* Text segment *

The  women's 100 metres hurdles at the 2009 World Championships in Athletics was held at the Olympic Stadium 18 and 19 August.

The world leader Lolo Jones had not qualified for the championships, but a number of athletes had also posted fast times and scored major victories on the World Athletics Tour that season. Among the possible medallists were Americans Damu Cherry, Ginnie Powell. reigning Olympic champion Dawn Harper, and two-time world champion Michelle Perry. Canadians Priscilla Lopes-Schliep and 2003 champion Perdita Felicien were contenders for the title, and the new Oceanian record holder Sally McLellan had shown consistent form. Rounding out the favourites of the field, Jamaican athletes Brigitte Foster-Hylton and Delloreen Ennis-London were seeking to build on past championship successes.

Michelle Perry's chance to gain a third gold ended in the heats, as she was hampered by an injury and finished seventh. Lopes-Schliep registered the fastest time of the first day, with 12.56 seconds. Harper was the fastest in the semi-finals with 12.48 seconds, a new personal best. Compatriot Cherry was the biggest name to be eliminated, unable to beat Irish athlete Derval O'Rourke to the fastest non-qualifying time.

In the final, Harper had a slow start and clipped the second hurdle, effectively ruling her out of the medals. Foster-Hylton, Lopes-Schliep, O'Rourke, McLellan and Ennis-London were all equal at the halfway mark. Foster-Hylton pulled away to take the gold, with Lopes-Schliep holding off Ennis London to win the silver medal. Just behind the medallists were two athletes with unexpected performances: the unfavoured O'Rourke finished fourth with an Irish record while McLellan, one of the pre-race favourites, posted a modest time for fifth place.

* Listed entries *
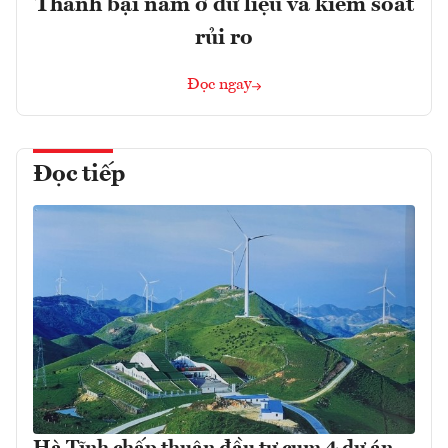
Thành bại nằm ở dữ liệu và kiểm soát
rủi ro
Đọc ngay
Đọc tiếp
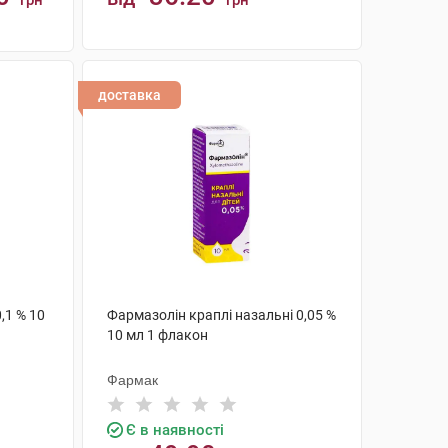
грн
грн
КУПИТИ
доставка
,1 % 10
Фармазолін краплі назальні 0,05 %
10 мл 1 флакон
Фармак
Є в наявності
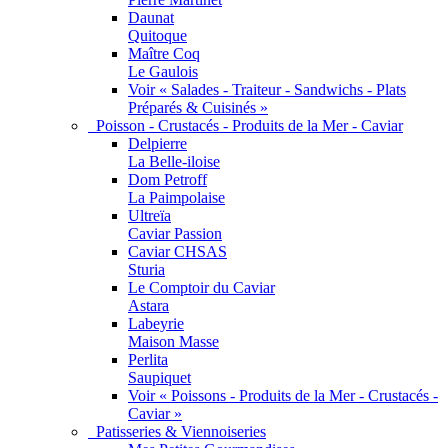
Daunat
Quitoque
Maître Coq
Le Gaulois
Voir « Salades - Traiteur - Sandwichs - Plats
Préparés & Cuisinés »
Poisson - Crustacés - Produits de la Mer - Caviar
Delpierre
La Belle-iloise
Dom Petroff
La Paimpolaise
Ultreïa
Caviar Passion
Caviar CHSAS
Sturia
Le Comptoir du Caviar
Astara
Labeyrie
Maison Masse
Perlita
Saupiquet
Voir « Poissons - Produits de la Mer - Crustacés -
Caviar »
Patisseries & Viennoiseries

* * *

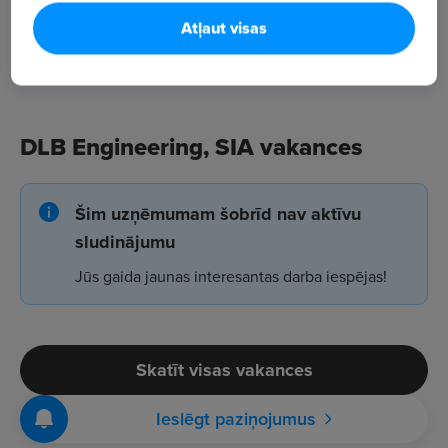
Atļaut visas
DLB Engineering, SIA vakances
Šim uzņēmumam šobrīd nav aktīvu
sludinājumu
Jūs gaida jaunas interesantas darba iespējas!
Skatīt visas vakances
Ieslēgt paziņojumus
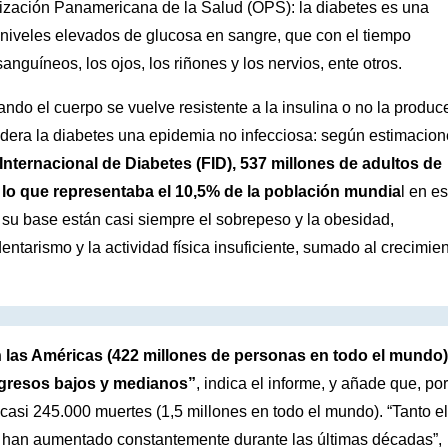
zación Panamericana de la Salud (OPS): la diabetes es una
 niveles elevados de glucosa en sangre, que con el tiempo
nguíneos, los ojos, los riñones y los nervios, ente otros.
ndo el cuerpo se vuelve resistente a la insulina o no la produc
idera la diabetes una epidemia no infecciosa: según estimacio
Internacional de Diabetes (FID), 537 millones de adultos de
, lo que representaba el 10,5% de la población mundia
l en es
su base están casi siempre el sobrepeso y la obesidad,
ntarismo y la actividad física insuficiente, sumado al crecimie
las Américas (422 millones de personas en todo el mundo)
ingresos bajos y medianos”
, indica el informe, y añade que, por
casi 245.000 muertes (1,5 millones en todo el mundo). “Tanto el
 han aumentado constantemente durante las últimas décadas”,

* What is needed *
Please copy the passage on the 2009 women's 100 metres hurdles word for word, everything from "In the final, Harper" down to "for fifth place.".

* Response box *
In the final, Harper had a slow start and clipped the second hurdle, effectively ruling her out of the medals. Foster-Hylton, Lopes-Schliep, O'Rourke, McLellan and Ennis-London were all equal at the halfway mark. Foster-Hylton pulled away to take the gold, with Lopes-Schliep holding off Ennis London to win the silver medal. Just behind the medallists were two athletes with unexpected performances: the unfavoured O'Rourke finished fourth with an Irish record while McLellan, one of the pre-race favourites, posted a modest time for fifth place.